▸ The data
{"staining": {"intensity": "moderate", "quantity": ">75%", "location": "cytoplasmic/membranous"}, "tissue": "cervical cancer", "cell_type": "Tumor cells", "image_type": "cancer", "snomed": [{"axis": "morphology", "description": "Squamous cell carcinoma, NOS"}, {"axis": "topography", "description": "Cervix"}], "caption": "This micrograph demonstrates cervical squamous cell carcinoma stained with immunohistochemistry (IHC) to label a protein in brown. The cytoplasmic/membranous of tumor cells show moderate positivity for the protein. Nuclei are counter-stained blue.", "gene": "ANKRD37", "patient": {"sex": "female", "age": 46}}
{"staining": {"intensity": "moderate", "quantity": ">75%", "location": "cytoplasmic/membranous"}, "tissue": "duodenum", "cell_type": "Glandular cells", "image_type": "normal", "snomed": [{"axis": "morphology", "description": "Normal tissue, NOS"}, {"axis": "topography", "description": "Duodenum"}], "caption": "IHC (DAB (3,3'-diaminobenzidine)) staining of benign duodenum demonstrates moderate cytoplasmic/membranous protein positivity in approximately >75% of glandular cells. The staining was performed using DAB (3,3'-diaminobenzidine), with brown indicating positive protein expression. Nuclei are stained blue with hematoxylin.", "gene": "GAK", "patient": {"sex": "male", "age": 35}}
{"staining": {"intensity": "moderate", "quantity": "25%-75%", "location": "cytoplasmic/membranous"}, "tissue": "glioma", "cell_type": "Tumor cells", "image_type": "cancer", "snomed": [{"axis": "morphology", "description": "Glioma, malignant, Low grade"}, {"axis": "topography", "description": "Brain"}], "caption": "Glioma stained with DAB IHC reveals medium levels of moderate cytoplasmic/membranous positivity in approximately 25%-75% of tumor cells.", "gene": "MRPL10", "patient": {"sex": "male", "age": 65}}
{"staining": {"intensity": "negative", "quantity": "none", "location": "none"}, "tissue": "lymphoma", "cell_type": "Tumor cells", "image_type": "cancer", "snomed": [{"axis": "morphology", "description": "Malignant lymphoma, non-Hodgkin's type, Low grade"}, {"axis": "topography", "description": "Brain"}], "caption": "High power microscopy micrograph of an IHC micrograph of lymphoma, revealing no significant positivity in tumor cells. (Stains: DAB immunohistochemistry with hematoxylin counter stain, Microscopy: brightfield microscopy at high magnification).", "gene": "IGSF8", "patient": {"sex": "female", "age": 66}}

▸ What to do
Reply with exactly the lines from the one containing "stained with DAB" to the last line of the material, inclusive, and with nothing more.

▸ Task output
{"staining": {"intensity": "moderate", "quantity": "25%-75%", "location": "cytoplasmic/membranous"}, "tissue": "glioma", "cell_type": "Tumor cells", "image_type": "cancer", "snomed": [{"axis": "morphology", "description": "Glioma, malignant, Low grade"}, {"axis": "topography", "description": "Brain"}], "caption": "Glioma stained with DAB IHC reveals medium levels of moderate cytoplasmic/membranous positivity in approximately 25%-75% of tumor cells.", "gene": "MRPL10", "patient": {"sex": "male", "age": 65}}
{"staining": {"intensity": "negative", "quantity": "none", "location": "none"}, "tissue": "lymphoma", "cell_type": "Tumor cells", "image_type": "cancer", "snomed": [{"axis": "morphology", "description": "Malignant lymphoma, non-Hodgkin's type, Low grade"}, {"axis": "topography", "description": "Brain"}], "caption": "High power microscopy micrograph of an IHC micrograph of lymphoma, revealing no significant positivity in tumor cells. (Stains: DAB immunohistochemistry with hematoxylin counter stain, Microscopy: brightfield microscopy at high magnification).", "gene": "IGSF8", "patient": {"sex": "female", "age": 66}}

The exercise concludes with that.